A estrutura do campo da segurança pública no Brasil, definida no artigo 144, é caracterizada por uma forte concentração de recursos e competências no plano estadual, pela impossibilidade de as instituições policiais exercerem o ciclo completo de policiamento. Além disso, existem limites constitucionais à reforma das polícias, uma vez que a estrutura construída ao longo do século XX, e fortalecida no período autoritário, foi consagrada pela Constituição Federal de 1988.

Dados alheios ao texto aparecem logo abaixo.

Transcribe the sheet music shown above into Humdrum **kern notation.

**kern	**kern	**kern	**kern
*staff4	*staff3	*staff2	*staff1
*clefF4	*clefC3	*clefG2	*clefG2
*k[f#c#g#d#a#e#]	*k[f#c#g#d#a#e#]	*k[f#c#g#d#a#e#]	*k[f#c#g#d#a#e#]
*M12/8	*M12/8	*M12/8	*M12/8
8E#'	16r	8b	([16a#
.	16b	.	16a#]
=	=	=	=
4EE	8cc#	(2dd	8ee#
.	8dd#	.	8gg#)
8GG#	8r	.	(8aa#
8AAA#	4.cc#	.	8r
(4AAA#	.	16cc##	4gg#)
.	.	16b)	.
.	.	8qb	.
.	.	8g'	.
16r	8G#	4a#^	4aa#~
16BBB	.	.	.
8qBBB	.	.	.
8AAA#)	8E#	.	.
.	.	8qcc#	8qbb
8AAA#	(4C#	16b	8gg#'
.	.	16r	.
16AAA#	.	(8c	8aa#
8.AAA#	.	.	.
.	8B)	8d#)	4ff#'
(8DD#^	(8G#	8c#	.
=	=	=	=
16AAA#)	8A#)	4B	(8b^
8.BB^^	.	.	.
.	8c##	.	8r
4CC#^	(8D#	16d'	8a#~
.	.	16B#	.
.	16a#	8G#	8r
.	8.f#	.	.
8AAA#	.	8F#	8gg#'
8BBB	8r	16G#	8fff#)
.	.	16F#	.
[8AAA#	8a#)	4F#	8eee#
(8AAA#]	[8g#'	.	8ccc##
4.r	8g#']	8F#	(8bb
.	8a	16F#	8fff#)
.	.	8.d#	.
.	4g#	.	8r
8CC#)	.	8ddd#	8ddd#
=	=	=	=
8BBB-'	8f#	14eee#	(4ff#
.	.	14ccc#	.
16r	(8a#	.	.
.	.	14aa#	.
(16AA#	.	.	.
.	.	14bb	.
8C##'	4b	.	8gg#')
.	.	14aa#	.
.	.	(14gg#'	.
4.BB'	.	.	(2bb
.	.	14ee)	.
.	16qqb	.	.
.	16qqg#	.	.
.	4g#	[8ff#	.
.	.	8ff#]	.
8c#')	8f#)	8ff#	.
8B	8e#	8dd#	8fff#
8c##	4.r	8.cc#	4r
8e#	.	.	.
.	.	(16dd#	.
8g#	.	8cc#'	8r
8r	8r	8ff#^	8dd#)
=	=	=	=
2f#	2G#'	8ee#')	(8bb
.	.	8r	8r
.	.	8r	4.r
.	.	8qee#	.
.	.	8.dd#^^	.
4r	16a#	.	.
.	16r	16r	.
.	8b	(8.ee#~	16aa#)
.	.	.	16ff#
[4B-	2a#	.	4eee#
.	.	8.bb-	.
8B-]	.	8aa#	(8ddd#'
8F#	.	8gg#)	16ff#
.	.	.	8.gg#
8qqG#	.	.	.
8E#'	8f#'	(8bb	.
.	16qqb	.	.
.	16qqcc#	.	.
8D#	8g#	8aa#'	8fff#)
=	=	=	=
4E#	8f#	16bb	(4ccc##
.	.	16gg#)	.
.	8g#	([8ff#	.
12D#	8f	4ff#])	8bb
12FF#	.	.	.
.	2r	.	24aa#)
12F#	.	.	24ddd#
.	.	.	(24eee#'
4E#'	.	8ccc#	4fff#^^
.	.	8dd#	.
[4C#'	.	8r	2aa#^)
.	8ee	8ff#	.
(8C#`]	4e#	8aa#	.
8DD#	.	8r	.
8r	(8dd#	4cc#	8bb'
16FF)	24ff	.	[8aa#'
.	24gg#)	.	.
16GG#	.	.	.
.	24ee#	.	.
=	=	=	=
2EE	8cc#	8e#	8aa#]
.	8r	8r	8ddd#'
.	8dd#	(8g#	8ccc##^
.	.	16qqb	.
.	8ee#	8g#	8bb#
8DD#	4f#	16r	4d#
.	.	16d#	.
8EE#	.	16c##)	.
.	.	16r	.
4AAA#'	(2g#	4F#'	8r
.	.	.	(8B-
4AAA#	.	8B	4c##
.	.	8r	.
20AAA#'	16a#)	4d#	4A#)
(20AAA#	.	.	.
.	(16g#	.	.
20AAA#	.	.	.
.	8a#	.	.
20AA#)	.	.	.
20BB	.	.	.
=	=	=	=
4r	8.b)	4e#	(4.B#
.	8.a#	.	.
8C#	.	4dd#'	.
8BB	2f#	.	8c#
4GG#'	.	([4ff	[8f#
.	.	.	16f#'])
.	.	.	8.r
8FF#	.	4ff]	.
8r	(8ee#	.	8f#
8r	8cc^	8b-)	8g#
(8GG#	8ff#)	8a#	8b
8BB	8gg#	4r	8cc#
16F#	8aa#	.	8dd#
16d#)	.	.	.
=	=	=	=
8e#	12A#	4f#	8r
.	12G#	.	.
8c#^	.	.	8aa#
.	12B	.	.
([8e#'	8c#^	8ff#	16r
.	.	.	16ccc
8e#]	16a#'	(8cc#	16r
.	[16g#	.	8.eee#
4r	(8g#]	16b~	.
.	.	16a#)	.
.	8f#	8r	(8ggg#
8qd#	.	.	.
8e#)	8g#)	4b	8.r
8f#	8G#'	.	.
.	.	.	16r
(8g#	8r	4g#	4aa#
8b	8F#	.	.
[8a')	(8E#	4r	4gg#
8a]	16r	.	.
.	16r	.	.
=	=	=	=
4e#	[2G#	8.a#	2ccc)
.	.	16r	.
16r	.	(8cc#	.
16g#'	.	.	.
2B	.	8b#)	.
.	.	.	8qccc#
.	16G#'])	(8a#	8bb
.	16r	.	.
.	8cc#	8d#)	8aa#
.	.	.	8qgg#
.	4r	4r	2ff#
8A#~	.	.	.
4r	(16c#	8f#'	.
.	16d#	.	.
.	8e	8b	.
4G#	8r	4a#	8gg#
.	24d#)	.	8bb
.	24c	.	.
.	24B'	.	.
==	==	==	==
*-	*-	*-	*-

Outro aspecto importante a ser considerado é que, apesar das polícias militar e civil serem estruturadas e controladas pelos estados, sua organização e funções são definidas pela Constituição Federal de 1988. Portanto, os estados não podem, isoladamente, transformar ou extinguir essas instituições. As normas que regem o funcionamento das instituições encarregadas em prover segurança são anteriores à Constituição e influenciadas por concepções de política criminal e de manutenção da ordem social do regime autoritário.

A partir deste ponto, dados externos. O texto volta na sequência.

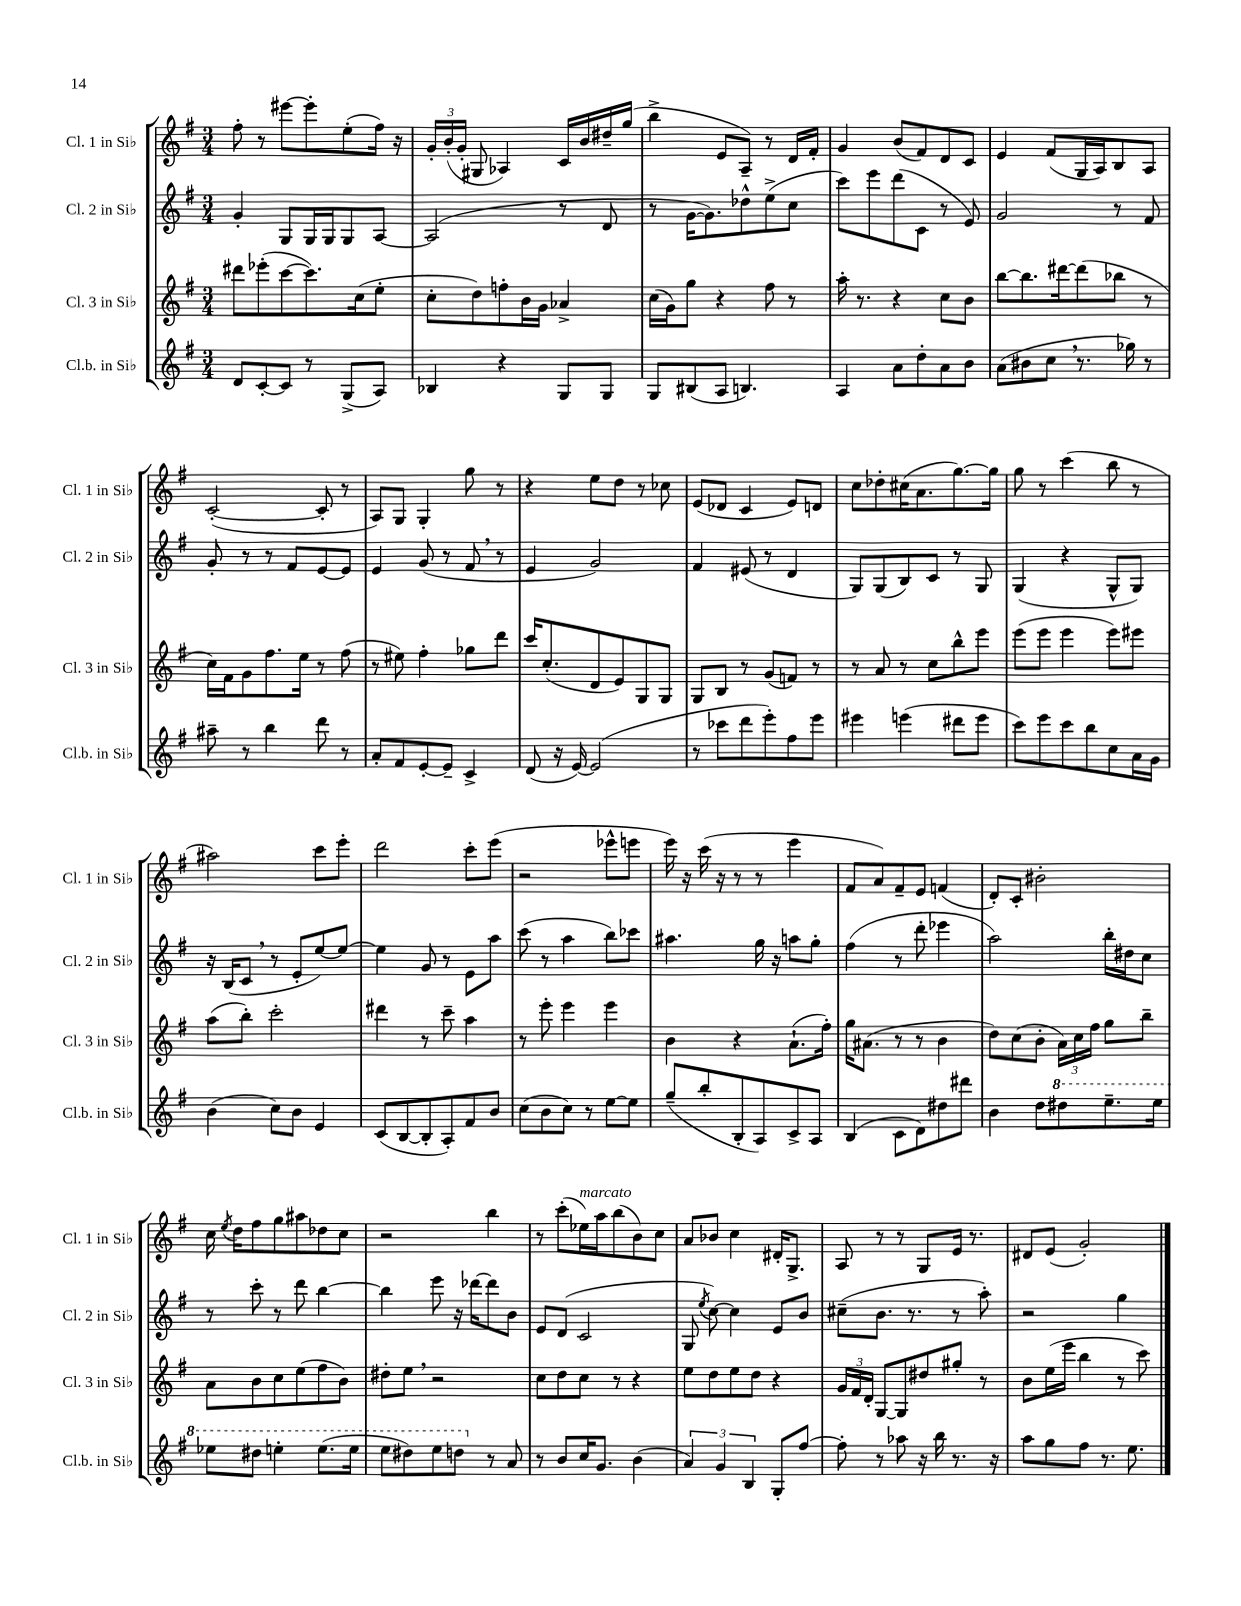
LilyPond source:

<<
\new StaffGroup <<
\new Staff = "s0" \with { instrumentName = "Cl. 1 in Sib" shortInstrumentName = "Cl. 1 in Sib" } {
    \clef treble \key g \major \numericTimeSignature \time 3/4
    \autoBeamOff fis''8-. r8 eis'''8[~ eis'''8-. e''8-.( fis''16]) r16 |
    \tuplet 3/2 { g'16[-. b'16-.( g'16]-. } gis8 aes4) c'16[ b'16 dis''16-- g''16]( |
    b''4-> e'8[ a8]--) r8 d'16[ fis'16]-. |
    g'4 b'8[( fis'8) d'8 c'8] |
    e'4 fis'8[( g16 a16) b8 a8] |
    c'2~-.( c'8-. r8 |
    a8[) g8] g4-. g''8 r8 |
    r4 e''8[ d''8] r8 ces''8 |
    e'8[( des'8] c'4 e'8[) d'8] |
    c''8[ des''8-. cis''16( a'8. g''8.~) g''16] |
    g''8 r8 c'''4( b''8 r8 |
    ais''2) c'''8[ e'''8]-. |
    d'''2 c'''8[-. e'''8]( |
    r2 ees'''8[-^ e'''8] |
    e'''16) r16 c'''16( r16 r8 r8 e'''4 |
    fis'8[ a'8) fis'8-- e'8] f'4( |
    d'8[-.) c'8]-. bis'2-. |
    c''16 \acciaccatura { e''8 } d''16[ fis''8 g''8 ais''8 des''8 c''8] |
    r2 b''4 |
    r8 c'''8[-.( ees''16^\markup { \italic "marcato" }) a''16 b''8( b'8) c''8] |
    a'8[ bes'8] c''4 dis'16[-. g8.]-> |
    a8 r8 r8 g8[ e'16] r8. |
    dis'8[ e'8]( g'2-.) \bar "|." |
}
\new Staff = "s1" \with { instrumentName = "Cl. 2 in Sib" shortInstrumentName = "Cl. 2 in Sib" } {
    \clef treble \key g \major \numericTimeSignature \time 3/4
    \autoBeamOff g'4-. g8[ g16 g16 g8 a8]~ |
    a2( r8 d'8 |
    r8 g'16[~ g'8.) des''8-^ e''8->( c''8] |
    c'''8[) e'''8 d'''8( c'8] r8 e'8) |
    g'2 r8 fis'8 |
    g'8-. r8 r8 fis'8[ e'8~ e'8] |
    e'4 g'8( r8 fis'8 \breathe r8 |
    e'4 g'2) |
    fis'4 eis'8( r8 d'4 |
    g8[) g8( b8) c'8] r8 g8 |
    g4( r4 g8[-^ g8]) |
    r16 b16[( c'8] \breathe r8 e'8[-. e''8~) e''8]~ |
    e''4 g'8 r8 e'8[ a''8] |
    c'''8( r8 a''4 b''8[) ces'''8] |
    ais''4. g''16 r16 a''8[ g''8]-. |
    fis''4( r8 d'''8-. ees'''4 |
    a''2) b''16[-. dis''16 c''8] |
    r8 c'''8-. r8 d'''8 b''4~ |
    b''4 e'''8 r16 des'''16[~ des'''8 b'8] |
    e'8[ d'8]( c'2 |
    g8 \acciaccatura { e''8 } c''8~) c''4 e'8[ b'8] |
    cis''8[--( b'8.] r8. r8 a''8-.) |
    r2 g''4 \bar "|." |
}
\new Staff = "s2" \with { instrumentName = "Cl. 3 in Sib" shortInstrumentName = "Cl. 3 in Sib" } {
    \clef treble \key g \major \numericTimeSignature \time 3/4
    \autoBeamOff dis'''8[ ees'''8-.( c'''8~ c'''8.) c''16( e''8]-. |
    c''8[-. d''8) f''8-. b'16 g'16] aes'4-> |
    c''16[( g'16) g''8] r4 fis''8 r8 |
    a''16-. r8. r4 c''8[ b'8] |
    b''8[~ b''8. dis'''16~ dis'''8( bes''8] r8 |
    c''16[) fis'16 g'8 fis''8. e''16] r8 fis''8( |
    r8 eis''8) fis''4-. ges''8[ d'''8] |
    c'''16[ c''8.-.( d'8 e'8) g8 g8] |
    g8[ b8] r8 g'8[( f'8]) r8 |
    r8 a'8 r8 c''8[ b''8-^ e'''8] |
    e'''8[( e'''8] e'''4 e'''8[) eis'''8] |
    a''8[( b''8]-.) c'''2-. |
    dis'''4 r8 c'''8-- a''4 |
    r8 e'''8-. e'''4 e'''4 |
    b'4 r4 a'8.[-!( fis''16]-.) |
    g''16[ ais'8.]( r8 r8 b'4 |
    d''8[) c''8( b'8]-. \tuplet 3/2 { a'16[) c''16 fis''16] } g''8[ b''8]-- |
    a'8[ b'8 c''8 e''8( fis''8 b'8]) |
    dis''8[-. e''8] \breathe r2 |
    c''8[ d''8 c''8] r8 r4 |
    e''8[ d''8 e''8 d''8] r4 |
    \tuplet 3/2 { g'16[ fis'16 d'16]-. } g8[~ g8 dis''8 gis''8]-. r8 |
    b'8[ e''16( e'''16] b''4 r8 c'''8) \bar "|." |
}
\new Staff = "s3" \with { instrumentName = "Cl.b. in Sib" shortInstrumentName = "Cl.b. in Sib" } {
    \clef treble \key g \major \numericTimeSignature \time 3/4
    \autoBeamOff d'8[ c'8~-. c'8] r8 g8[->( a8]) |
    bes4 r4 g8[ g8] |
    g8[ bis8( a8] b4.) |
    a4 a'8[ d''8-. a'8 b'8] |
    a'8[( bis'8 c''8] \breathe r8. ges''16) r8 |
    ais''8-- r8 b''4 d'''8 r8 |
    a'8[-. fis'8 e'8~-. e'8]-- c'4-> |
    d'8( r16 e'16~) e'2( |
    r8 ces'''8[ d'''8 e'''8-.) fis''8 e'''8] |
    eis'''4 e'''4( dis'''8[ e'''8] |
    c'''8[) e'''8 c'''8 b''8 c''8 a'16 g'16] |
    b'4( c''8[) b'8] e'4 |
    c'8[( b8~ b8-. a8-.) fis'8 b'8] |
    c''8[( b'8 c''8]) r8 e''8[~ e''8] |
    g''8[--( b''8-. b8-. a8) c'8-> a8] |
    b4( c'8[ d'8) dis''8 dis'''8] |
    b'4 d''8[ \ottava #1 dis'''8 e'''8.-- e'''16] |
    ees'''8[ dis'''8] e'''4-. e'''8.[( e'''16] |
    e'''8[ dis'''8) e'''8 d'''8] \ottava #0 r8 a'8 |
    r8 b'8[ c''16 g'8.] b'4( |
    \tuplet 3/2 { a'4) g'4 b4 } g8[-. fis''8]~ |
    fis''8-. r8 aes''8 r16 b''16 r8. r16 |
    a''8[ g''8 fis''8] r8. e''8. \bar "|." |
}
>>
>>
\layout { \context { \Score \remove "Bar_number_engraver" } }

Nos últimos anos, várias propostas foram apresentadas ao Congresso Nacional visando mudar esta estrutura legal e institucional. Entretanto, nenhuma logrou êxito em chegar até o final do processo legislativo. A maior parte dos projetos de modernização institucional tem sido distorcida pela burocracia pública, o que impede a mudança de práticas e culturais organizacionais.
Uma das poucas iniciativas que teve sucesso foi a que transformou os agentes penitenciários em policiais penais, a PEC 372/2017. Uma medida importante já que a atuação de organizações criminosas no sistema penitenciário brasileiro é um dos principais problemas relacionados à segurança pública. Através da corrupção de agentes do Estado, os chefes dessas organizações continuam a comandar seus negócios legais e ilegais de dentro do sistema penitenciário.
Em suma, a estrutura do campo da segurança pública não foi alterada pela Constituição de 1988. Ao mesmo tempo, as organizações criminosas têm passado por grandes transformações se adequando aos tempos modernos que exigem para esse enfrentamento instituições independentes, modernas, com autonomia e fundamentadas em conhecimentos científicos e multidisciplinares. Porém, ao invés disso, o que há são corporações paralisadas em conflitos internos, presas a estruturas arcaicas e ultrapassadas, com processos e procedimentos lentos e burocráticos, que impossibilitam a implementação de políticas públicas de segurança adequadas e dificultam o combate ao crime organizado.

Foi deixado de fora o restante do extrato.